We are constantly trying to simplify our lives. To focus on our faith and family.
To live well. Thanks for sharing this ! xx
It all seems so simple on the outside, doesn’t it. It’s funny how the daily grind gets so much more complicated… so I love stepping back to look at the big picture whenever I can. I love the goal “to live well.” That covers so much!
This is very similar to a book I’m reading right now, The Idle Parent. He agrees that we are overscheduling our kids out of their childhood– plus he’s a crack up!
Very well, extremely well, said!!! I needed to read and hear this message! I am a mom/stepmom of 5 kids!!! My life is pure chaos! I feel like I have open nerve ending! I want to be the relaxed and enjoy the moment mom; not the hurry up, let’s go, were late mom!! Motherhood is hard but it is fun! Thank you again I really needed to hear this!
You’re welcome, Gretchen, I’m so glad it resonated with you. I definitely don’t have it down, either. I need to remind myself often to relax and slow down. I know I WANT to – but the DOING is a daily challenge!
Well said! And I agree. Been on the same journey myself. Cutting things out and deciding most of it doesn’t matter. I just want my family to be a family.

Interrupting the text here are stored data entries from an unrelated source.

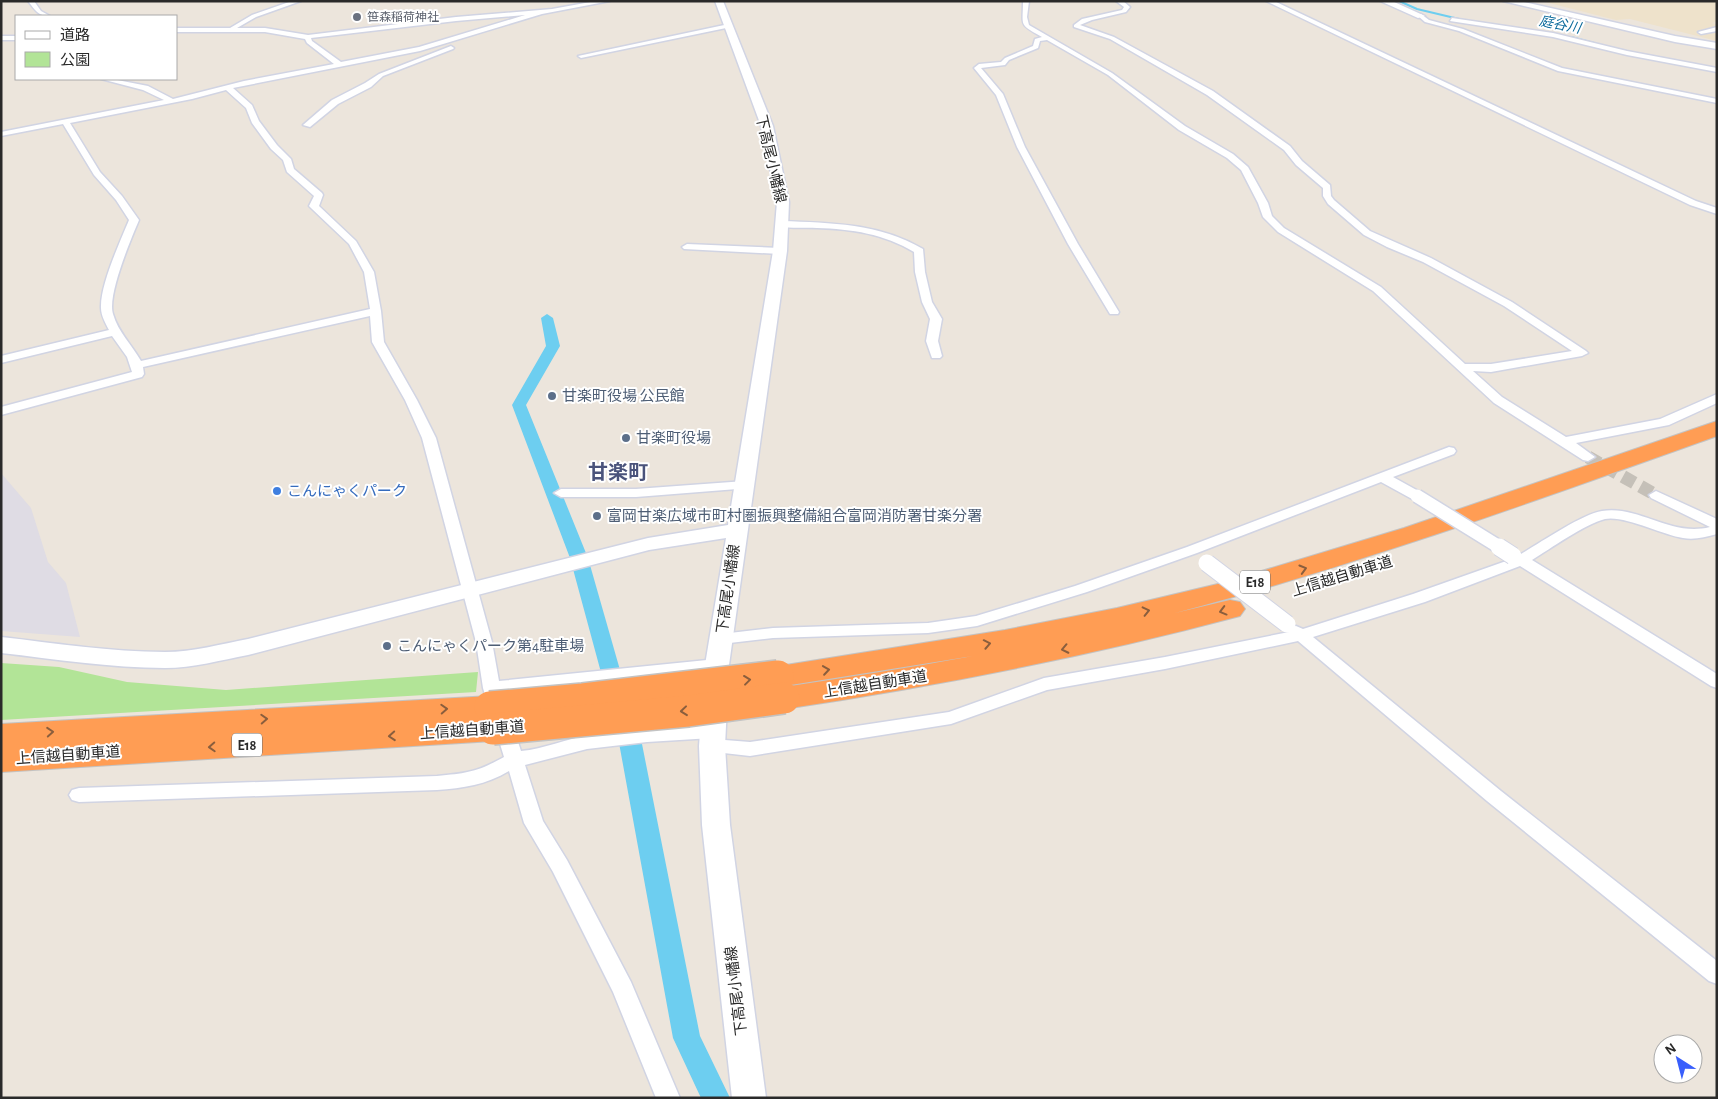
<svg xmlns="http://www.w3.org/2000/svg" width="1718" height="1099" viewBox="0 0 1718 1099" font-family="'Alegreya Sans','Noto Sans JP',sans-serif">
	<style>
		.industrial { fill: #dfdce4 }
		.education { fill: #eee2cb }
		.green { fill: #b2e497 }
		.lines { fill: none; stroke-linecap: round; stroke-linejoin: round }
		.stream { stroke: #6dcef0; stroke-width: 2 }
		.canal { fill: #6dcef0; fill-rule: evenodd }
		.street-tunnel { stroke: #c5c0b8; stroke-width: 13; stroke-dasharray: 13 7; stroke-linecap: butt }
		.street-casing { stroke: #d1d4e3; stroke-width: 3 }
		.secondary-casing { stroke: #d1d4e3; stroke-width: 3 }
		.highway-casing { stroke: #c3c3c3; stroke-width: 2 }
		.street { fill: #fff; fill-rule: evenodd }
		.secondary { fill: #fff; fill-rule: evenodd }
		.highway { fill: #ff9d54; fill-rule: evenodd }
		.street-bridge-far1-casing { stroke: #d1d4e3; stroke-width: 16; stroke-linecap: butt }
		.street-bridge-casing { stroke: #d1d4e3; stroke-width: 19; stroke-linecap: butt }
		.highway-bridge-casing { stroke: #c3c3c3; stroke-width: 34; stroke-linecap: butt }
		.street-bridge-far1 { stroke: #fff; stroke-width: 13 }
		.street-bridge { stroke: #fff; stroke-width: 17 }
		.highway-bridge { stroke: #ff9d54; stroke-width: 31 }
		.oneway { stroke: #8a5e3d }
		.worship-dot { fill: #6b7280; stroke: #fff; stroke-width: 2 }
		.service-dot { fill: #5c6f8a; stroke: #fff; stroke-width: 2 }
		.shop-dot { fill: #3f7fe0; stroke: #fff; stroke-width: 2 }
		.labels { text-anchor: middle; stroke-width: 4; stroke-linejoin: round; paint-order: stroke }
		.far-worship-label { font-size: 12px; fill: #5b616d; stroke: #fff; text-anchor: start }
		.far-water-label { font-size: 14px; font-style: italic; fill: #0c6b9c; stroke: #fff }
		.shield { fill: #fff; stroke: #6a6a6a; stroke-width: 1 }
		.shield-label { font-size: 14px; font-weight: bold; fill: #2a2a2a }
		.street-label { font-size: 15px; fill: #2a2a2a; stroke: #fff }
		.service-label { font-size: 15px; fill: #4e5e75; stroke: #fff; text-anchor: start }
		.shop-label { font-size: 15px; fill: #366cbe; stroke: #fff; text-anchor: start }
		.district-label { font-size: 20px; font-weight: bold; fill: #4a537b; stroke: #fff }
	</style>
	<rect width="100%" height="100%" fill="#ece5dc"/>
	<!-- industrial -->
	<polygon class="industrial" points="1,473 31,508 48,562 66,583 80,637 1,631"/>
	<!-- education -->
	<polygon class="education" points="1541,1 1715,1 1717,2 1717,22 1712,23 1717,24 1717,41 1630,19 1616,20"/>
	<!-- green -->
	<polygon class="green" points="1,663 59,667 127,682 226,690 478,672 476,692 1,720"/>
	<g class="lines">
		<!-- stream -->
		<g class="stream">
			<polyline points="1399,1 1417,9 1459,19"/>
			<polyline points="1571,37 1594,43"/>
		</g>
		<!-- canal -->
		<g class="canal">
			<polygon points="547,314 553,318 560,346 526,405 588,558 626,691 623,696 616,698 609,696 606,691 570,558 512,405 546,346 541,318"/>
			<polygon points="625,713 632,716 642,744 700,1036 730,1098 701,1098 673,1038 615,721 618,716"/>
		</g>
		<!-- street-tunnel -->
		<polyline class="street-tunnel" points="1588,457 1656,495"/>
		<!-- street casing -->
		<g class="street-casing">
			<g id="street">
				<path d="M28,1h6l7,10 9,5c-12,0 -15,-6 -22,-15z"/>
				<path d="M292,1h9l-45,16 -19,11h28l43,7 148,-18 96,-8 44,-8h14l-68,13 -122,37 -187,37 19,17 7,16 18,24 14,14 3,10 28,24 1,2 -4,11 37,35 18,31 7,39 3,31 33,58 19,38 56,204 7,39 218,-22 6,2 2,4 -2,4 -6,2 -215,22 19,58c23,-2 45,-12 68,-16 40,-6 82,-8 123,-11l6,2 3,5 -3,5 -6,2 -65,4 -60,7 -62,16 18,56 24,39 64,122 49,116h-24l-43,-106 -60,-120 -29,-49 -15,-52c-23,14 -46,17 -72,19l-358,12 -7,-2 -3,-5 3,-5 7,-2 358,-12c31,-3 40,-4 67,-19l-21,-69 -7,-46 -54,-204 -17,-38 -33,-58 -2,-26 -227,51 1,7 -2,3 -141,38v-8l131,-35 -5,-15 -15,-21 -111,27v-7l108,-26c-3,-6 -8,-14 -8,-22 -1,-23 19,-66 28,-88l-13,-20 -22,-25 -31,-51 -62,12v-4l163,-32 -21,-10 -42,-11h11l36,7 25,13 71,-18 90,-17 -27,-21 -2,-4 -40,-7h-89v-4h54l22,-13zM525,15l-106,32 -78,15 -29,-21 -1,-3 145,-17zM226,90l20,18 6,15 19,26 12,11 4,12 27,24 -5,10 2,2 38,36 15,28 6,37 -229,52c-9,-16 -23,-29 -28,-47 -6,-19 18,-75 26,-94l-17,-24 -22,-24 -30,-49 122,-24z"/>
				<path d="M1023,1h6l-2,16 2,8 83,48 73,53 48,28 15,13 20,36 4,13 12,12 97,59 84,77h26l81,-13 -68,-45 -81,-44 -36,-15 -23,-12 -36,-31 -5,-8v-8l-27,-23 -12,-15 -77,-55 -97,-56 -36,-12v-2l8,-6 40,-9 2,-3 -8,-6h7l7,6 -4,5 -34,8 -12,5 34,12 99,54 77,55 12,15 28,24 1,11 3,4 36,31 61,27 81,44 74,49 2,2 -6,3 -91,16 -18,-1 29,26 64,40 94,-18 57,-25v9l-48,22 -93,18 19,14 -7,4 -5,-1 -89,-57 -121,-112 -95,-59 -15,-15 -5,-14 -17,-33 -14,-12 -48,-28 -71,-55 -61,-35 -7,1 -2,7 -29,12 -4,5 -24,3 22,26 22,53 53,97 41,68 -1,2h-8l-42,-70 -51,-97 -21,-52 -22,-27 5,-4 22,-2 4,-4 28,-12 2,-7 7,-2c-24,-14 -19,-10 -19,-36z"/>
				<polygon points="1266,1 1274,1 1696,201 1717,208 1717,214 1690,205"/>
				<polygon points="1421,14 1429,20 1463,29 1562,68 1717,99 1717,103 1558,71 1459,31 1425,22 1418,16"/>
				<polygon points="1452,18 1553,33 1627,51 1717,68 1717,72 1627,55 1553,37 1450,21"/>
				<polygon points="729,24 731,27 581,58 578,56"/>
				<polygon points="1717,27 1717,31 1701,34 1698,32"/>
				<rect x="1" y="36" width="15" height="4"/>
				<polygon points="451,46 454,48 453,49 383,76 371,87 338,104 310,127 303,125 332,100 365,83 379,74"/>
				<path d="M782,221c49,2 97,2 141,28l2,23 7,30 10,17 -4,22 4,15 -2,2h-8l-6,-17 4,-22 -8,-17 -7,-30 -1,-20c-30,-18 -62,-23 -97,-24 -12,-1 -26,1 -38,-2l-2,-2z"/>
				<polygon points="687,244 780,248 785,251 780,254 684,249 682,247"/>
				<polygon points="1449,447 1454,448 1456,451 1454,454 1393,477 1422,493 1424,496 1422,499 1412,499 1381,482 1197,553 1087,592 977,626 928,633 773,638 721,644 715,643 713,639 715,635 721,634 773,628 928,623 976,616 1075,586 1187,547"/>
				<polygon points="745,481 752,485 750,488 636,497 561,497 554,493 561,489 636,489"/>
				<path d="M1656,491l61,28v15c-12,3 -22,6 -34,4 -20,-3 -59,-23 -78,-19 -20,5 -55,30 -73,41l185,114v14l-6,-2 -191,-120 -95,36 -112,35 188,154 216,170v23l-8,-3 -222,-180 -189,-160 -133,28 -118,21 -96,34 -201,32 -44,-5 -3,-5 3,-5 6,-2 38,3 199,-30 95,-34 121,-21 124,-25 1,-5 6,-1 7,3 110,-35 96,-34 -3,-4 3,-3 5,-2 7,3c19,-11 61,-40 81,-43 37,-6 68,26 108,16l-59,-29 -2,-3z"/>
			</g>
		</g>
		<!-- secondary casing -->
		<g class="secondary-casing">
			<g id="secondary">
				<path d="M715,1h8l50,125 16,76 -2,49 -58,414 -4,81 5,79 36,273h-34l-30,-273 -3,-79 6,-81 21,-127 -77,12 -401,105c-27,5 -55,13 -83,13 -54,0 -110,-9 -164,-15v-16c54,6 110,15 164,15 28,0 56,-8 83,-13l400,-101 80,-13 45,-274 4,-49 -16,-76z"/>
				<polygon points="1380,1 1392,1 1425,16 1418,18"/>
				<polygon points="1503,1 1519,1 1675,36 1717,43 1717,49 1675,42"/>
			</g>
		</g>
		<!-- highway casing -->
		<g class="highway-casing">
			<g id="highway">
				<path d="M1717,421v15c-180,64 -358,129 -542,177l55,-13 10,2 5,7 -5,7c-150,40 -302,70 -456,93l-11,-3 -5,-8 5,-8 11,-3c63,-10 126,-19 189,-31l-195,31 -11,-3 -5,-8 5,-8 238,-38 112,-22 105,-25 182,-55z"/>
				<polygon points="490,696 501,699 506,707 501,715 494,717 505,721 510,729 505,737 493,741 1,772 1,724"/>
			</g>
		</g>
		<!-- street -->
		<use href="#street" class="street"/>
		<!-- secondary -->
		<use href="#secondary" class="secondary"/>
		<!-- highway -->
		<use href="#highway" class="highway"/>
		<!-- street-bridge-far1 casing -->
		<g class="street-bridge-far1-casing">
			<polyline id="street-bridge-far1" points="1417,496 1501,548"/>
		</g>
		<!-- street-bridge casing -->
		<g class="street-bridge-casing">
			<g id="street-bridge">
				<polyline points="1499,547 1513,556"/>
				<polyline points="1207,563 1287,624"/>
			</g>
		</g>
		<!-- highway-bridge casing -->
		<g class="highway-bridge-casing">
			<g id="highway-bridge">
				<polyline points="490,707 583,699 778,676"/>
				<polyline points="493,729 688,711 784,698"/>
			</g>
		</g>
		<!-- street-bridge-far1 -->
		<use href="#street-bridge-far1" class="street-bridge-far1"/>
		<!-- street-bridge -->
		<use href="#street-bridge" class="street-bridge"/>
		<!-- highway-bridge -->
		<use href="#highway-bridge" class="highway-bridge"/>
	</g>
	<!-- one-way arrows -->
	<defs><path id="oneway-chevron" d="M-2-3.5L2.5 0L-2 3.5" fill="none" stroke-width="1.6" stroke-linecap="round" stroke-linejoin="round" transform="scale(1.25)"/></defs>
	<g class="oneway">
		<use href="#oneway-chevron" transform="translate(1303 569) rotate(-16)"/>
		<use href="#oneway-chevron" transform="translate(1146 611) rotate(-13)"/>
		<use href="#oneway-chevron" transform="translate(1223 611) rotate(165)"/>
		<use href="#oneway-chevron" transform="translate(987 644) rotate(-11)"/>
		<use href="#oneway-chevron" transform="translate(1065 649) rotate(168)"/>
		<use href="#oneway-chevron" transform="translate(826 670) rotate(-8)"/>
		<use href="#oneway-chevron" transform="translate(747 680) rotate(-7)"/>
		<use href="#oneway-chevron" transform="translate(444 709) rotate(-3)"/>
		<use href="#oneway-chevron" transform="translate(684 711) rotate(174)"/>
		<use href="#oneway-chevron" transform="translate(264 719) rotate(-3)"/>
		<use href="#oneway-chevron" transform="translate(50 732) rotate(-4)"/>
		<use href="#oneway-chevron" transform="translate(392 736) rotate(176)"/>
		<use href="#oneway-chevron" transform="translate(212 747) rotate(177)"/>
	</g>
	<!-- markers -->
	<circle class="worship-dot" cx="357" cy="17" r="5"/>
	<g class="service-dot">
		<circle cx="552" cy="396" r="5"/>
		<circle cx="626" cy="438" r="5"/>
		<circle cx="597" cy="516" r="5"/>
		<circle cx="387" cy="646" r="5"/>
	</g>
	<circle class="shop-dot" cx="277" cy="491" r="5"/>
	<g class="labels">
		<!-- far-worship labels -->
		<g class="far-worship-label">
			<text x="367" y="21">笹森稲荷神社</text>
		</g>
		<!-- far-water labels -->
		<g class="far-water-label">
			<text transform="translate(1560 24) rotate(11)" y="5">庭谷川</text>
		</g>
		<!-- shield labels -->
		<g class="shield">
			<rect x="1240" y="570.5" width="30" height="23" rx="4"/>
			<rect x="232" y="733.5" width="30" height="23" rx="4"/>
		</g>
		<g class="shield-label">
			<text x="1255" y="587">E18</text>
			<text x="247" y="750">E18</text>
		</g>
		<!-- street labels -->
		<g class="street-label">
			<text transform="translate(771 159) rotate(77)" y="5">下高尾小幡線</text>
			<text transform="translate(1342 576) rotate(-17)" y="5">上信越自動車道</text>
			<text transform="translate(728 589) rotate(-82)" y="5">下高尾小幡線</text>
			<text transform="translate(875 684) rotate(-9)" y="5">上信越自動車道</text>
			<text transform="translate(472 730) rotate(-4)" y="5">上信越自動車道</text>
			<text transform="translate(68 755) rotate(-4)" y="5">上信越自動車道</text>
			<text transform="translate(736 991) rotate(-97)" y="5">下高尾小幡線</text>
		</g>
		<!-- service labels -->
		<g class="service-label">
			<text x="562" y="401">甘楽町役場 公民館</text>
			<text x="636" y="443">甘楽町役場</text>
			<text x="607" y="521">富岡甘楽広域市町村圏振興整備組合富岡消防署甘楽分署</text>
			<text x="397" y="651">こんにゃくパーク第4駐車場</text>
		</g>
		<!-- shop labels -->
		<g class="shop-label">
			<text x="287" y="496">こんにゃくパーク</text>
		</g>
		<!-- district labels -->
		<g class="district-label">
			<text x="618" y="479">甘楽町</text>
		</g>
	</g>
	<!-- border -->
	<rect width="1718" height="1099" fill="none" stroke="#2a2a2a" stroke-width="5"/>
	<!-- legend -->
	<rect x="15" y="15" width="162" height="65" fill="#ffffff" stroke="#aaaaaa"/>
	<rect x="25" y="31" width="25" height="8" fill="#ffffff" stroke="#aaaaaa"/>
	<text x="60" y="40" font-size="15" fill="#2a2a2a">道路</text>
	<rect x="25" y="52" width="25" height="15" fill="#b2e497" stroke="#aaaaaa"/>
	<text x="60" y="65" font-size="15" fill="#2a2a2a">公園</text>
	<!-- north arrow -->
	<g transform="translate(1678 1059) rotate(324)"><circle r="24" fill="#ffffff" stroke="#aaaaaa"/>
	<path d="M0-4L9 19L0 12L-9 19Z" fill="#395ffc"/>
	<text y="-8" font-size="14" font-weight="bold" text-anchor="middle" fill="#2a2a2a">N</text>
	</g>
</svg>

I have also really had these feelings welling up in me lately. I am taking a close look at what my daughter is involved in and what feels good and what needs to go. We are all at our best during our quiet days at home and yet I feel so much guilt that I’m not getting her out – seeing, doing, socializing, learning, whatever I imagines happens outside the home but not inside. I don’t know where this pressure came from, but I’m trying to let go of it. I’ve really been feeling lately that our schedule and our house are filled with TOO MUCH STUFF! And really we live a pretty simple life compared to many I know. Thanks for the boost.
Annie I struggle with the too much stuff too. Living in a society that pushes STUFF everywhere, it is easy to fall again in the trap even if you’ve dug yourself out of it before. I find we go through phases of simplifying and re-simplifying often. I guess it’s a neverending process!
This was a wonderful read to start my day with the right mindset. It’s true–the days that I, myself, remember and cherish most about my childhood are those days that I would now consider a “failure”, like rainy Sunday afternoons when you just stay home and play. Thank you for reminding me to let up on myself!
Yes Dawn! The little things are what my kids always remember! Just relaxing and having fun. I often underestimate the power of those moments of connection.
Totally agree… Very well said.
So very well said, thanks for the reminder!